Quantum Workbench and Energy2D are based on solving extremely complex partial differential equations that govern the quantum world and the macroscopic world, respectively. Despite the complexity in the math and computation, both software present intuitive visualizations and support real-time interactions so that anyone can mess around with them and discover rich scientific phenomena on the computer.

Dart projects of Energy2D and Quantum Workbench announced

January 8th, 2014 by Charles Xie
Last month, Google announced Dart 1.0, a new programming language for the Web that aims to greatly accelerate Web development. Dart uses HTML5 as the UI. It can either run on the Dart Virtual Machine being built in Chrome or be compiled into JavaScript to run in other browsers. Dart can also be used to create standalone apps (I guess it is meant to be the main programming language for Google's own Chrome OS) or server-side software. An ECMA Technical Committee (TC 52) has been formed to make Dart into an international standard.

This is the moment I have been waiting for. As a developer with C/Java background, I am not convinced that JavaScript is made for large, complex projects (as Web programming seems to be moving towards) -- even after reading many articles and books about JavaScript. The facts that after ten years Google Docs still has only a tiny fraction of functionality of Word and basic functions such as positioning an image have not improved much suggest that its JavaScript front end has probably reached its limit.

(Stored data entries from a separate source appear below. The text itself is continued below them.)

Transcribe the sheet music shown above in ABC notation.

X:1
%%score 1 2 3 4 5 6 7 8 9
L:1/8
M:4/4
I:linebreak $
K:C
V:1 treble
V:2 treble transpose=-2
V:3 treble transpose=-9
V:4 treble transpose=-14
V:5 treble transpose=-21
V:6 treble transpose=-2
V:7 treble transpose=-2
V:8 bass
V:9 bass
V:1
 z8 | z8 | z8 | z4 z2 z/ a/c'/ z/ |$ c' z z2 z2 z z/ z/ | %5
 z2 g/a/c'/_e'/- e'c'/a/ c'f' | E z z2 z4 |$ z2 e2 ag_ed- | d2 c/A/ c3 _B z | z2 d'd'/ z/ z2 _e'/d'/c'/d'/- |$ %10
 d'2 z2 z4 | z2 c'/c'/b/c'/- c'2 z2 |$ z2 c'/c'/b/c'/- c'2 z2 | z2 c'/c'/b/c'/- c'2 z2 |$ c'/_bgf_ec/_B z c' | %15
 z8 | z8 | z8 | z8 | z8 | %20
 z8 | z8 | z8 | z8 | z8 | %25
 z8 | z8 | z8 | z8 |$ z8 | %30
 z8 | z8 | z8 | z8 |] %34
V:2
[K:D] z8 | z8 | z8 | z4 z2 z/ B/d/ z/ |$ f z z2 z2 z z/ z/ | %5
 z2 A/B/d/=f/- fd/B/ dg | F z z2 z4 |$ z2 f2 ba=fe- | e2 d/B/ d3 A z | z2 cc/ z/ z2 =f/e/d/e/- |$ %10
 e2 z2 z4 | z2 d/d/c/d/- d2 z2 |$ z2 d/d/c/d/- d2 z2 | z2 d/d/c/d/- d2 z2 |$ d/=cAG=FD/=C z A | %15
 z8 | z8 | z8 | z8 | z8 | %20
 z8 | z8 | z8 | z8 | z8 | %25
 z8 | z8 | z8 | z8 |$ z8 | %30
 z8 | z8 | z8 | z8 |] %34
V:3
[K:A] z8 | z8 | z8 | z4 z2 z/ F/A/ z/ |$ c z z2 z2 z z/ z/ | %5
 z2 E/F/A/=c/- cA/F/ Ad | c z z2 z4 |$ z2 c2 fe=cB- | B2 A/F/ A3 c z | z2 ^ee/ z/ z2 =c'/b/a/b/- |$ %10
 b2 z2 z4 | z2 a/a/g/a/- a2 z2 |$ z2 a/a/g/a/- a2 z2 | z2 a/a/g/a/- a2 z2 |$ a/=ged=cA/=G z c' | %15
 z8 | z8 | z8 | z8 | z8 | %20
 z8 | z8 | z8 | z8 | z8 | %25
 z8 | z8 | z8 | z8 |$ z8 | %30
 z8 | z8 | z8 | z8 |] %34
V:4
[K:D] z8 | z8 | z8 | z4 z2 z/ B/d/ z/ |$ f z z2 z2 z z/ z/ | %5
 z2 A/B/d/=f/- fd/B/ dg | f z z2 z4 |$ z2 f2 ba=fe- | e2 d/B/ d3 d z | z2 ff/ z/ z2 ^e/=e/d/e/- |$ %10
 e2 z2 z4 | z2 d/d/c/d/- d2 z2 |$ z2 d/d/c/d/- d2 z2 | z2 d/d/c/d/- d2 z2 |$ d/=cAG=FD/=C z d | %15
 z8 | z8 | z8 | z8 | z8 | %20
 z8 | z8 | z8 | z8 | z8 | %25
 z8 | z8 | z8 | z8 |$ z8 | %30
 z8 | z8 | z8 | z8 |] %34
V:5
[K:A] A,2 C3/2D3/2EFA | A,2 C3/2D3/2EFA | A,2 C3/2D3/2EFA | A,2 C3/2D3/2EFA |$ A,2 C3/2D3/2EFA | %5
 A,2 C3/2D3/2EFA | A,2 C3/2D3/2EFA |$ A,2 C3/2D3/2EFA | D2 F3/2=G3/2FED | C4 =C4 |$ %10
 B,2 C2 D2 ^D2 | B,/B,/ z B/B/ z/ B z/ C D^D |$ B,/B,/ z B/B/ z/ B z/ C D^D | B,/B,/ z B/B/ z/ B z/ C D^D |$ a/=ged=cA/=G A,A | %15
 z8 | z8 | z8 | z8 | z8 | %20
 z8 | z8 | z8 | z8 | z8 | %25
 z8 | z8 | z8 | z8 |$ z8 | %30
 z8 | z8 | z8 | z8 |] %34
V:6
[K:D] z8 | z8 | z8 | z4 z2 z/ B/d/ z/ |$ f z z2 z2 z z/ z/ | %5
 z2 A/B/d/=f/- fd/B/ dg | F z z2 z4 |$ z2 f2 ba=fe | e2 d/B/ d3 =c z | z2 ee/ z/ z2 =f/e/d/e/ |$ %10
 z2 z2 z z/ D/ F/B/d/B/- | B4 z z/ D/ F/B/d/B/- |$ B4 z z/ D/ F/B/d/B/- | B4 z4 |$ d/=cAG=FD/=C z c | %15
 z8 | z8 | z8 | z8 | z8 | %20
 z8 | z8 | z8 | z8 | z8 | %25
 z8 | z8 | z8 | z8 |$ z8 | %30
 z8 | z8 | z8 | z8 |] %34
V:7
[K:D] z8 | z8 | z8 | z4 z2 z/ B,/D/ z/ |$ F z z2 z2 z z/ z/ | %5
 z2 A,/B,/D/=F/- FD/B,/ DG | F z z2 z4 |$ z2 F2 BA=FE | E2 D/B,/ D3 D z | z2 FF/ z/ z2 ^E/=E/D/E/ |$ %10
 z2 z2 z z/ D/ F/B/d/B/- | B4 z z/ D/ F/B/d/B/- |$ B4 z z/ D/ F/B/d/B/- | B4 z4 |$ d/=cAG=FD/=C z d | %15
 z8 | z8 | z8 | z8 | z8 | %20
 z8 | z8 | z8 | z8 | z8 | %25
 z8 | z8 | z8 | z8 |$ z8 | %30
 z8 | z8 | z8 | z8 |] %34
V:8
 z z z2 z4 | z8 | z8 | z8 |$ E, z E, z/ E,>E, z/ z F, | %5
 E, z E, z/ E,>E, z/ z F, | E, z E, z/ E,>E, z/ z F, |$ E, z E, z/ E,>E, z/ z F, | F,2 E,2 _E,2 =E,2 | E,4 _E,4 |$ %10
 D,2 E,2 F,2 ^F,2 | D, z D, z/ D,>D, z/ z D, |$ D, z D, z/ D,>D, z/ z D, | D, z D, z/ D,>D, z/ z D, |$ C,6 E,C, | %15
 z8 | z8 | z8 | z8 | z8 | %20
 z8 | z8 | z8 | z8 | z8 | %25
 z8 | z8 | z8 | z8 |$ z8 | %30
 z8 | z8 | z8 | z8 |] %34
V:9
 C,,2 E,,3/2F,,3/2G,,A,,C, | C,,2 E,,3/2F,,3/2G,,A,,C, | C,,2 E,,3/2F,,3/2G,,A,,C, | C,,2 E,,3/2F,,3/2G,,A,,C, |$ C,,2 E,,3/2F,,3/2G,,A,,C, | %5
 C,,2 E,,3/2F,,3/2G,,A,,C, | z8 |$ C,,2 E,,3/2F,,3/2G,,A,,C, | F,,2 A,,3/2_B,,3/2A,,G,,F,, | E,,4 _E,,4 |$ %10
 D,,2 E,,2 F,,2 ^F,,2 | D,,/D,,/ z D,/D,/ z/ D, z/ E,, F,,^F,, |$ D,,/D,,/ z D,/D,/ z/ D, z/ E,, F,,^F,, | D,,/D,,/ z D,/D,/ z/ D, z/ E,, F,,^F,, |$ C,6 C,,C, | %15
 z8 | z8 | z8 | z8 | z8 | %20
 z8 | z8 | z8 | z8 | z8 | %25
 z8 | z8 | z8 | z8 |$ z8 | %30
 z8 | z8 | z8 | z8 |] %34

Don't get me wrong. JavaScript is an excellent choice for creating interactive Web experiences. I use JavaScript extensively to create Web interfaces for interacting with the Energy2D applet. But I think it is in general healthy for the developer community if we are given more options. Recognizing the weaknesses of JavaScript, the community has already created CoffeeScript and TypeScript (supersets of JavaScript that strips off unproductive features of JavaScript) that also require compilation into native JavaScript. Dart is Google's solution to these problems that should be welcomed. To a Java developer like me, Dart provides a much better option because it returns the power of class-based object-oriented programming to developers who must create Web-based front ends. What is even sweeter is that its SDK provides a familiar Eclipse-based programming platform that makes many developers feel at home.

Excited about the potential of this new language (plus it is from Google and will be highly performant on Chrome), I am announcing the development of the Dart versions of our Energy2D and Quantum Workbench software. These software are based on complex mathematical solutions of extremely complex partial differential equations and will hopefully provide some showcases to anyone interested in Dart. This is not to say the development of the Java versions will cease. We are committed to develop and maintain both Dart and Java versions.

Hopefully 2014 will be an exciting year for us!